- **TRAVAIL DEMANDÉ**
1) D'après l'extrait consacré à Besson et aux Villemin, qu'est-ce que Besson récupère chez la véritable Christine Villemin ?
2) Dans l'extrait consacré à Besson et aux Villemin, reproduisez tout le passage allant de « Imaginez que des » jusqu'à « monstruosité, cette calamité. ».

- **EXTRAIT**
>>
À d’autres moments, c’est plutôt pour attirer une certaine sympathie sur les Villemin que Besson reprend leurs écrits. Il récupère notamment l’expression de la rage et de la détresse exprimée par la véritable Christine Villemin. C’est ainsi que son personnage déclare :
Je n’ai pas tué Grégory. […]
Imaginez.
Oui, mettez-vous à ma place, une minute, seulement une minute, pas davantage.
Imaginez que des gendarmes soient venus, un soir, vous annoncer que votre fils était mort, noyé, assassiné. Que vous ayez dû survivre à cette monstruosité, cette calamité.
[…]
Imaginez maintenant qu’on vienne vous dire : vous êtes l’assassin. C’est vous qui avez noyé l’enfant. Le choc que ça représente. Une commotion. L’éboulement du monde. (Besson, 2006: 123-124.)
<<
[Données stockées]
>>
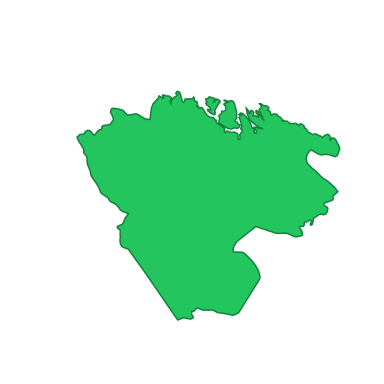 an SVG outline of Västra Götaland, rotated 120°
{"feature_id": "SWE-3428", "entity_name": "Västra Götaland", "entity_type": "County", "adm_level": 1, "iso_a3": "SWE", "parent_name": "Sweden", "parent_adm1": "", "projection": "mercator", "projection_center": [12.229, 58.206], "detail": "fine", "context": "isolated", "style": "filled", "palette": "green", "viewbox_px": 384, "rotation_deg": 120, "n_neighbors": 0, "source": "natural_earth", "source_scale": "10m", "svg_char_len": 5964}
<svg xmlns="http://www.w3.org/2000/svg" viewBox="0 0 384 384"><g transform="rotate(120 192 192)"><path d="M101.9,111.0L106.1,109.9L109.4,106.6L111.3,100.0L112.3,94.0L113.9,88.6L114.6,85.3L114.8,79.3L116.5,71.6L117.1,69.6L118.2,67.6L118.8,65.8L124.3,67.7L126.0,67.4L127.6,66.1L128.5,66.2L129.7,66.9L135.3,71.8L136.1,71.9L136.6,71.7L137.7,70.6L137.7,70.0L137.5,68.8L137.7,66.9L138.9,65.8L142.7,65.0L144.5,65.4L145.7,66.4L147.2,70.1L148.1,70.8L151.3,72.1L153.3,73.3L154.1,73.4L159.6,71.7L160.7,71.9L161.3,72.4L161.2,73.0L160.6,73.4L158.3,73.7L157.6,74.1L157.2,74.7L157.4,75.4L157.8,76.1L160.5,77.7L161.7,79.1L162.9,79.2L164.3,78.4L165.8,78.3L166.3,78.8L167.2,80.6L168.1,81.5L168.8,81.2L169.7,79.9L171.1,77.2L173.2,75.1L174.6,74.9L175.5,75.6L177.0,77.5L178.2,78.5L179.0,79.8L179.5,81.6L180.0,87.3L180.4,89.1L180.9,90.3L185.6,98.2L190.0,119.5L212.9,128.5L218.5,128.5L220.4,128.0L222.3,127.0L223.0,126.4L222.8,125.2L219.9,120.1L219.1,118.1L218.8,116.1L221.4,106.4L222.4,103.7L223.7,100.7L225.9,96.7L227.5,94.5L230.0,91.9L232.0,90.4L233.7,89.9L272.8,91.2L274.4,91.9L278.2,94.7L280.8,102.5L283.7,109.8L283.8,114.0L284.4,115.9L288.0,121.8L288.9,123.9L289.2,125.8L289.4,128.2L289.9,129.4L291.5,130.2L294.0,130.6L294.7,131.0L295.3,132.5L295.8,132.6L298.1,131.0L298.7,130.4L299.0,129.1L299.4,128.6L300.1,128.2L301.3,128.5L302.6,129.5L303.7,132.1L304.6,135.2L305.9,137.1L310.0,140.4L285.6,191.6L273.4,218.5L273.5,219.9L274.2,222.9L274.3,224.4L274.0,225.8L273.2,227.3L271.8,228.8L269.9,230.2L265.7,232.1L265.1,232.9L261.5,234.6L260.9,235.6L260.5,238.3L260.1,239.0L259.5,239.3L258.5,239.1L255.3,236.6L253.9,236.1L247.3,236.9L245.9,236.5L242.4,236.4L243.5,241.7L243.4,245.0L241.8,248.1L240.7,252.2L240.7,253.6L241.1,257.4L240.8,258.8L239.6,261.0L238.9,262.9L238.6,269.1L238.1,270.7L235.2,274.3L232.5,278.8L229.1,286.1L228.3,287.5L227.5,288.4L224.8,290.6L220.9,295.6L218.3,298.0L214.6,300.1L213.6,301.6L212.5,304.9L212.1,305.5L210.6,306.0L209.4,307.1L207.8,309.3L204.3,316.1L203.2,317.6L202.0,319.0L198.1,317.7L196.9,316.1L196.3,315.1L195.8,314.7L193.4,314.5L191.6,313.9L190.6,312.9L190.0,311.3L190.1,310.0L191.5,306.7L191.6,305.3L191.5,304.9L185.9,304.0L184.8,303.5L183.1,301.8L182.5,301.8L180.8,302.6L179.9,302.6L178.5,301.8L175.6,297.9L174.7,297.0L173.8,296.6L171.8,296.6L169.4,296.0L168.7,296.1L165.9,298.8L164.4,301.5L163.6,302.3L161.7,303.2L160.0,303.1L159.3,302.7L158.5,301.4L156.5,295.8L156.0,293.8L155.9,292.2L157.3,288.0L157.4,287.0L157.3,286.0L155.8,283.7L153.8,281.6L152.3,279.5L152.0,278.5L151.9,277.6L152.1,272.3L152.0,268.5L150.1,264.6L140.1,268.9L135.2,269.8L128.0,268.2L125.3,268.6L125.2,267.1L125.5,264.1L124.3,263.3L123.9,265.0L123.1,265.8L122.4,265.7L122.0,264.5L121.8,262.7L120.7,260.4L120.3,259.2L120.9,256.7L125.0,256.2L126.0,254.3L124.6,255.1L121.0,255.5L119.4,255.1L116.2,253.2L114.7,253.0L115.0,255.1L114.1,255.5L113.0,255.4L112.0,254.8L111.9,253.5L112.1,252.0L118.2,245.8L118.7,244.9L118.6,244.1L117.4,243.9L116.0,244.1L115.0,244.5L113.4,242.3L112.2,239.9L110.9,238.2L108.9,238.0L110.3,236.3L111.9,235.5L111.3,233.0L112.2,231.8L115.5,230.5L115.5,229.7L114.6,229.7L114.6,228.9L115.5,228.5L115.9,227.3L114.0,226.1L114.5,224.0L117.3,219.0L118.1,216.0L118.3,214.3L117.0,210.4L117.2,209.3L118.1,208.3L117.7,206.7L119.2,206.3L119.9,204.1L120.5,196.1L120.7,195.3L122.9,194.7L123.4,194.0L123.8,192.6L122.8,192.7L121.9,192.4L121.4,191.4L120.9,188.1L118.9,185.1L118.6,182.2L119.7,180.5L123.3,178.5L122.6,177.0L121.2,177.3L118.5,179.3L115.0,178.9L113.4,179.2L113.3,180.9L112.4,181.6L110.4,181.6L106.5,185.1L104.1,188.4L102.3,188.5L100.6,187.6L101.5,190.1L99.3,189.4L98.7,187.5L99.2,184.9L100.2,181.8L101.6,178.4L103.2,175.8L106.7,171.8L105.8,170.9L106.7,169.6L107.7,168.7L109.8,167.6L108.7,165.8L107.2,166.5L104.6,170.2L103.9,168.6L102.3,162.6L101.9,162.6L102.4,166.2L102.2,170.4L101.6,174.6L100.4,178.1L98.6,181.0L96.8,183.2L92.3,186.8L92.9,185.0L93.6,183.7L95.3,181.8L95.3,180.9L94.4,181.0L92.5,182.1L91.9,181.8L91.5,180.3L91.9,179.0L92.6,178.0L95.7,177.4L94.0,174.7L94.1,171.8L93.0,171.9L92.4,172.9L91.5,175.9L90.7,176.7L89.7,177.2L89.1,176.9L89.5,175.6L91.7,170.6L93.0,168.1L94.1,165.1L93.5,166.4L90.8,170.3L89.3,171.8L88.4,174.3L86.6,175.2L84.9,174.4L83.2,174.5L81.8,177.7L81.2,176.9L81.1,176.1L81.4,173.9L81.2,172.8L80.1,170.2L80.4,168.0L81.3,167.3L83.6,167.6L83.1,165.2L83.7,164.0L84.8,163.1L85.8,161.8L83.5,160.3L82.4,157.9L82.3,157.2L82.7,156.2L83.2,155.9L83.2,152.3L83.4,151.3L85.0,149.6L85.3,148.4L84.0,148.4L84.3,146.9L83.5,146.0L83.2,145.1L83.2,144.0L83.6,142.8L83.6,141.7L83.0,139.9L80.5,136.2L81.0,132.7L80.6,132.4L79.0,132.4L78.4,131.4L78.5,129.2L79.2,127.2L80.5,126.6L80.3,125.0L81.8,121.4L82.0,120.4L81.8,116.0L81.5,115.4L80.0,114.6L79.7,113.5L79.7,110.6L79.5,109.3L79.2,108.1L79.7,106.3L76.4,105.2L74.7,104.0L74.0,102.5L74.6,100.6L75.9,99.4L78.8,97.8L76.1,98.0L74.9,97.4L74.4,95.7L74.7,94.1L75.3,92.9L79.4,86.8L81.1,85.5L87.5,84.4L89.7,85.4L90.6,88.9L91.1,91.6L92.2,94.3L93.5,96.6L94.5,97.8L95.0,97.8L96.0,101.6L95.9,109.6L97.8,110.7L101.9,111.0ZM118.5,190.9L118.9,193.2L119.0,195.9L118.9,201.3L118.4,203.6L117.0,204.2L115.3,204.5L112.2,206.9L108.8,205.7L107.2,206.7L106.1,204.4L104.4,203.9L102.5,204.5L101.1,205.8L100.0,208.4L98.7,207.9L96.6,205.8L96.6,210.0L96.2,210.0L95.6,206.3L93.6,204.0L93.0,202.9L93.1,201.2L94.4,199.3L100.7,193.0L102.9,192.2L105.4,190.1L108.4,190.5L109.3,190.1L109.1,188.8L109.1,187.6L109.6,186.6L110.3,186.0L109.8,184.3L110.8,183.5L111.9,183.5L114.2,184.3L114.9,187.0L117.4,189.0L118.5,190.9ZM114.2,211.7L114.1,213.7L114.3,214.4L114.6,215.0L113.7,219.0L112.9,219.7L112.3,219.6L112.1,218.8L112.4,217.4L111.4,216.9L110.4,218.0L109.6,219.9L109.1,223.1L108.5,224.1L107.8,224.6L106.5,224.2L105.0,226.5L104.1,226.4L102.8,224.8L101.1,224.7L100.7,224.2L100.4,221.7L99.7,219.6L99.9,218.6L100.7,218.1L102.4,218.4L103.3,218.3L102.0,217.5L100.5,217.5L99.3,217.2L98.8,215.3L99.3,213.2L100.5,212.6L103.3,213.2L109.1,213.2L110.5,212.7L111.6,211.6L112.8,211.0L114.2,211.7Z" fill="#22c55e" stroke="#15803d" stroke-width="1.5"/></g></svg>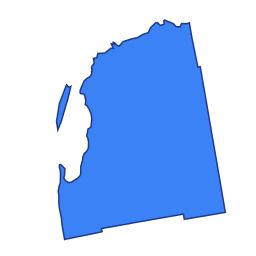 Miami-Dade, Florida, United States of America (orthographic projection), rotated 170°
{"feature_id": "52423323B12945765623889", "entity_name": "Miami-Dade", "entity_type": "district", "adm_level": 2, "iso_a3": "USA", "parent_name": "United States of America", "parent_adm1": "Florida", "projection": "orthographic", "projection_center": [-80.389, 25.563], "detail": "fine", "context": "isolated", "style": "filled", "palette": "blue", "viewbox_px": 256, "rotation_deg": 170, "n_neighbors": 0, "source": "geoboundaries", "source_scale": "gbopen_adm2", "svg_char_len": 1662}
<svg xmlns="http://www.w3.org/2000/svg" viewBox="0 0 256 256"><g transform="rotate(170 128 128)"><path d="M46.8,28.0L46.6,69.9L46.5,80.5L46.5,103.3L46.2,175.9L48.6,175.8L49.4,204.9L49.3,220.9L51.3,220.5L53.1,220.8L57.1,221.5L59.3,218.6L63.1,219.5L65.2,222.8L73.3,228.0L74.1,227.4L74.2,224.0L78.4,223.4L80.8,226.8L83.0,226.5L88.5,222.7L91.5,218.4L97.0,217.6L103.3,215.3L108.1,215.2L109.0,215.1L112.1,214.7L117.9,213.9L122.4,210.2L124.0,210.8L126.1,213.8L128.1,215.5L126.9,213.0L129.9,213.7L128.4,208.9L130.9,209.5L137.9,205.8L144.8,206.7L146.5,202.6L150.0,202.6L149.9,197.9L153.4,194.3L153.4,190.0L154.0,190.0L154.5,187.3L157.2,184.8L159.2,184.3L162.9,182.1L168.3,173.9L169.1,171.1L168.3,169.9L166.1,169.4L165.0,167.9L164.8,161.9L166.1,158.5L164.5,157.1L162.5,151.6L162.0,148.5L162.0,143.5L164.3,135.5L165.0,135.0L165.1,134.9L167.5,134.0L170.1,127.1L169.3,125.3L169.3,121.0L170.2,116.2L171.2,114.0L173.0,112.0L175.5,110.5L177.7,106.9L177.8,105.9L177.9,105.3L181.2,98.2L182.5,91.2L183.4,89.5L185.9,87.5L192.6,84.7L195.5,84.4L198.0,86.2L199.5,88.4L199.8,90.1L198.6,92.8L197.2,98.9L200.6,103.7L201.9,103.6L202.5,100.9L202.1,99.3L202.4,94.6L204.3,85.5L205.7,83.2L205.9,82.6L206.7,80.4L207.7,77.9L207.8,73.4L209.0,67.0L209.5,61.4L209.3,53.8L209.2,51.3L209.8,43.5L209.8,29.2L208.5,29.4L203.3,29.4L199.5,29.6L190.7,29.8L185.7,29.9L182.0,30.0L171.5,30.4L171.6,33.7L168.2,33.6L164.7,33.6L154.3,33.6L142.1,33.6L140.4,33.7L88.4,33.6L88.4,28.3L46.8,28.0ZM177.1,178.8L178.1,178.4L178.7,178.4L180.0,179.2L180.7,180.7L181.1,181.2L181.4,180.6L191.4,163.9L197.3,146.7L197.4,138.3L192.2,146.9L181.5,168.6L177.1,178.8Z" fill="#3b82f6" stroke="#1e3a8a" stroke-width="1.5"/></g></svg>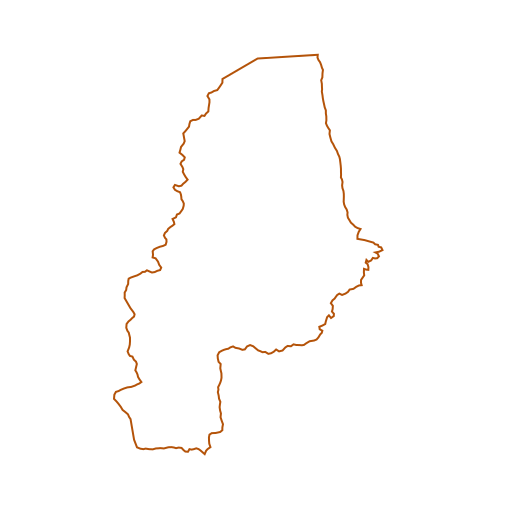 Lençóis, Bahia, Brazil (orthographic projection), rotated 9°
{"feature_id": "56859067B12550544073428", "entity_name": "Lençóis", "entity_type": "district", "adm_level": 2, "iso_a3": "BRA", "parent_name": "Brazil", "parent_adm1": "Bahia", "projection": "orthographic", "projection_center": [-41.337, -12.43], "detail": "fine", "context": "isolated", "style": "outline", "palette": "amber", "viewbox_px": 512, "rotation_deg": 9, "n_neighbors": 0, "source": "geoboundaries", "source_scale": "gbopen_adm2", "svg_char_len": 4722}
<svg xmlns="http://www.w3.org/2000/svg" viewBox="0 0 512 512"><g transform="rotate(9 256 256)"><path d="M335.2,309.6L335.8,305.3L337.3,303.2L339.8,305.5L342.2,303.2L342.0,300.9L339.7,299.0L340.0,296.4L339.7,293.2L337.3,290.9L338.5,287.8L340.3,285.8L341.2,283.9L342.3,281.8L344.2,280.1L347.1,281.0L350.3,279.1L352.5,277.0L353.7,274.5L357.4,273.2L359.9,270.7L362.3,269.0L364.9,268.3L363.9,266.1L363.5,263.2L364.7,260.7L365.9,258.2L365.1,255.3L364.7,251.8L367.0,252.2L369.1,252.1L368.8,249.4L367.5,246.6L365.4,245.4L365.7,242.6L367.8,244.2L370.4,242.4L371.7,239.6L374.0,239.8L376.1,239.2L377.5,237.1L375.7,234.6L373.4,233.8L376.9,232.5L380.0,230.4L378.3,227.9L375.7,227.7L374.7,225.9L371.8,225.8L369.9,224.4L360.7,223.3L353.5,223.2L353.0,219.7L353.7,216.0L355.0,213.0L351.9,212.5L349.4,211.6L347.2,209.9L344.5,208.2L342.7,206.0L340.8,203.8L339.8,201.1L339.6,198.6L338.3,195.9L336.4,193.7L335.0,191.3L334.1,188.7L333.8,186.2L333.5,183.8L333.0,180.9L332.2,178.1L330.8,175.5L330.0,172.8L329.9,169.4L328.9,166.9L327.6,165.2L327.3,162.4L326.8,159.8L326.3,156.7L325.5,153.4L324.6,150.2L323.7,147.1L322.7,144.8L321.0,142.4L319.5,139.6L316.9,136.6L314.7,133.4L312.6,131.0L310.8,127.1L309.5,124.0L309.3,120.3L307.4,118.3L305.7,116.2L304.3,113.9L304.3,111.0L303.6,107.1L302.7,104.3L302.2,101.2L300.6,98.4L299.8,96.3L298.3,92.5L297.3,89.6L296.5,86.8L295.3,83.3L295.2,81.0L294.7,78.8L294.1,75.6L292.9,72.2L293.6,69.2L293.1,65.2L293.0,61.7L291.7,59.8L290.4,57.0L288.9,54.5L287.1,52.7L285.7,50.4L285.5,47.6L226.7,60.7L195.2,86.4L195.7,90.1L194.3,93.2L193.3,95.3L191.8,98.2L188.7,99.6L186.4,101.5L184.0,102.6L183.0,105.6L185.5,108.6L186.0,111.5L186.0,117.2L186.3,120.7L184.3,123.2L183.2,125.7L180.4,125.7L178.0,129.4L175.0,131.1L172.4,131.5L170.0,133.2L169.6,136.1L169.6,138.7L167.9,141.7L166.6,143.9L165.0,146.3L166.4,150.3L167.6,153.7L167.0,156.3L164.9,160.0L164.7,162.6L164.3,165.9L167.5,167.7L170.2,169.7L169.9,172.2L167.8,174.2L167.0,176.8L169.4,179.6L170.6,181.6L170.5,184.3L172.2,186.6L174.0,188.8L176.5,191.3L174.6,194.0L172.7,196.1L171.4,198.2L168.9,199.2L164.8,198.5L163.7,201.1L165.6,203.3L168.1,204.3L171.0,204.9L172.2,207.0L172.9,209.1L173.5,211.6L175.1,213.3L176.5,215.5L176.7,217.7L176.3,221.0L175.3,223.1L173.8,226.0L171.4,227.4L170.9,230.3L167.8,232.5L169.6,235.2L170.4,237.3L168.7,239.2L166.9,240.8L165.0,243.0L164.4,245.1L162.5,247.4L161.8,250.1L163.3,252.3L164.9,253.6L165.4,256.0L165.0,259.0L162.6,260.6L159.6,261.9L156.6,263.7L154.3,265.4L153.2,267.5L154.1,270.9L154.1,273.6L157.2,274.0L160.1,276.9L161.8,279.9L164.2,282.3L163.5,284.9L160.8,286.1L158.5,287.7L155.8,288.6L153.1,287.9L150.5,287.2L148.8,289.0L146.4,289.5L144.6,291.5L141.7,293.7L138.8,295.2L135.7,296.9L133.8,298.3L133.7,300.5L134.1,303.7L133.0,307.2L133.1,309.9L132.0,312.6L132.5,315.5L132.8,318.1L140.1,327.1L143.7,330.6L145.2,332.5L145.0,334.9L143.4,336.7L142.0,338.7L140.3,340.6L138.8,343.4L139.1,347.2L140.7,350.0L142.3,351.6L143.3,354.0L144.3,356.3L144.9,359.9L145.2,363.3L145.0,366.2L144.1,370.3L145.6,372.8L147.1,374.4L149.7,374.7L151.6,377.5L154.0,379.1L155.2,381.3L154.7,387.8L156.3,389.7L157.5,391.6L158.4,393.9L160.3,396.2L162.5,398.4L160.7,400.2L158.7,401.4L156.8,402.9L153.3,404.8L149.5,405.9L146.2,407.6L143.3,409.4L141.4,410.9L138.9,412.1L137.8,415.1L138.1,419.3L141.0,421.5L143.2,423.4L146.1,426.2L148.3,428.9L151.2,430.5L154.3,432.4L155.9,434.9L157.6,436.7L164.3,456.5L168.4,463.6L171.9,464.4L175.0,464.4L177.1,463.5L180.7,463.5L184.3,463.1L187.3,461.7L189.3,461.3L191.6,460.7L195.1,460.5L199.4,458.6L202.5,458.0L204.9,458.0L207.1,458.3L209.6,457.3L212.5,457.2L214.9,459.1L216.8,460.2L219.4,460.0L220.5,457.2L222.7,457.3L224.8,456.5L227.1,455.3L229.5,455.7L231.5,456.7L236.3,459.7L237.2,456.1L238.4,454.3L240.9,451.9L239.2,448.7L238.5,445.8L237.9,442.5L238.0,439.7L240.0,437.9L243.9,437.1L248.2,435.4L250.0,433.3L249.6,430.6L249.7,427.3L247.9,424.1L246.2,420.8L246.0,417.0L244.7,414.2L243.7,411.0L243.6,408.3L243.6,405.6L241.8,402.7L241.0,399.8L239.6,396.4L239.8,393.9L239.1,391.5L239.9,389.0L240.5,386.7L240.9,384.4L241.0,381.7L240.6,379.4L240.2,377.3L239.2,374.9L238.3,372.5L238.0,368.2L235.6,366.4L234.3,363.1L233.6,360.1L234.7,356.8L237.1,354.9L239.0,353.7L241.0,352.7L243.2,351.9L244.9,350.3L247.5,348.9L250.0,349.9L253.8,350.0L257.2,350.8L259.6,350.0L261.3,346.7L264.1,344.9L267.4,345.6L270.0,347.2L272.9,348.9L275.1,349.3L277.4,350.0L280.2,349.3L283.5,350.7L286.1,349.7L288.5,347.8L290.5,345.2L293.7,346.6L297.0,345.2L299.3,341.7L301.3,339.9L304.6,339.7L306.9,337.4L309.6,337.6L312.7,337.2L315.3,337.0L317.3,336.3L319.2,334.4L322.3,331.8L326.6,330.4L328.9,329.0L330.4,326.6L331.7,323.4L333.0,321.6L333.2,319.4L330.4,318.4L329.6,316.0L332.2,314.5L335.0,312.4L335.2,309.6Z" fill="none" stroke="#b45309" stroke-width="2"/></g></svg>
<<
- **RÉPONSES**
1) L'expression de la rage et de la détresse qu'elle a exprimée.

2)
Imaginez que des gendarmes soient venus, un soir, vous annoncer que votre fils était mort, noyé, assassiné. Que vous ayez dû survivre à cette monstruosité, cette calamité.